Brief 1: From the interview excerpt below, extract word for word the part that opens with the words containing "I wanted to write about" and closes with "interest in men?".
Brief 2: List every sentence in the interview excerpt below that ends with a question mark, copying each one in full.
Selected extract: Begin
In one of the stories, you talked about military rule and its attendant issues. You belonging to this generation, was military rule something you felt you connected to?

Yes . I remember in 1997, when we just moved to Umuahia, I and my mum, we were in a bus, we were going to the market and there was this man who kept talking about Abacha and how things were so difficult and they were suffering, how things were bad. Nobody said anything in the bus. And then when he came down, a man asked him if he wanted to disappear. I was a child then. I could see that people were not talking about the government, even journalist­s. I was a child. I was a very observant as a child. I knew what was going on. We just heard stories. We knew some things like that were happening.

In writing the short story collection, what informed the choices of stories that you put in to the collection?

I wanted to write about the emotional aspect of men, especially African, Nigeria men. I wanted to look at it in that way, how they express their emotions which sometimes they definitely do not, but I wanted to look at it in that way. Till now I really don’t know why because hardly have I seen some who do so and I also actually noticed that men show their emotions in different ways. Sometimes through silence or indifferen­ce . Just being quiet. I wanted to write a story and see if I could understand that, I still don’t know if I understand.

The trend has been for women to write about women, what prompted you to write about men, what was the special interest in men?
Selected extract: End
Supplied records: Begin
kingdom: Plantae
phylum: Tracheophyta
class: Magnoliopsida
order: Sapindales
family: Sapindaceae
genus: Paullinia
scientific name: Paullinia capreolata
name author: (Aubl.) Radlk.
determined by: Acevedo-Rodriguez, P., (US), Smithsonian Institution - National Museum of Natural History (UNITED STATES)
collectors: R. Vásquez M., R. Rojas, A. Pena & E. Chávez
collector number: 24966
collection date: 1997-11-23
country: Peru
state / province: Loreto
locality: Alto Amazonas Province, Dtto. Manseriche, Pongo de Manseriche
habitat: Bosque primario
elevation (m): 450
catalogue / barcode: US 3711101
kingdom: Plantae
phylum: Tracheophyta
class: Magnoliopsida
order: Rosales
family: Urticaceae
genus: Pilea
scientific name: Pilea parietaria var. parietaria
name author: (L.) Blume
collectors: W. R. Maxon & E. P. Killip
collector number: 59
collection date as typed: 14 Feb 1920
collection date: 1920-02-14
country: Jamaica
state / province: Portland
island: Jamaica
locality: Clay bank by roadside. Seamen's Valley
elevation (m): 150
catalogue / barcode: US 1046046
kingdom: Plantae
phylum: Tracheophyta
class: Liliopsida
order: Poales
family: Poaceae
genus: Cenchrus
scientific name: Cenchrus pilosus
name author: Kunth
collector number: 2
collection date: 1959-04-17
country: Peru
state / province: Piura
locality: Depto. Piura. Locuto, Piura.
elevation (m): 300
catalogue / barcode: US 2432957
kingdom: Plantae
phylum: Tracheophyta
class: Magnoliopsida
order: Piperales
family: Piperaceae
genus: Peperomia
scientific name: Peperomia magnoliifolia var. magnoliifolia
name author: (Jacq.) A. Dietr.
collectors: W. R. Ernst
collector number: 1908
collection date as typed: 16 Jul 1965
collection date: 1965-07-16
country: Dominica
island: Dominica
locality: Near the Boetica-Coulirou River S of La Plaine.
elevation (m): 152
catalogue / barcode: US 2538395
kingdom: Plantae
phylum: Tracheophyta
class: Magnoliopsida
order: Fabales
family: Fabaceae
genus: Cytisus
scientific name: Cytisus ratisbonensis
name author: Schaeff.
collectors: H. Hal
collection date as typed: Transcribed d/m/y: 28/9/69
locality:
Supplied records: End
Answer space 1:
I wanted to write about the emotional aspect of men, especially African, Nigeria men. I wanted to look at it in that way, how they express their emotions which sometimes they definitely do not, but I wanted to look at it in that way. Till now I really don’t know why because hardly have I seen some who do so and I also actually noticed that men show their emotions in different ways. Sometimes through silence or indifferen­ce . Just being quiet. I wanted to write a story and see if I could understand that, I still don’t know if I understand.

The trend has been for women to write about women, what prompted you to write about men, what was the special interest in men?

Answer space 2:
- You belonging to this generation, was military rule something you felt you connected to?
- In writing the short story collection, what informed the choices of stories that you put in to the collection?
- The trend has been for women to write about women, what prompted you to write about men, what was the special interest in men?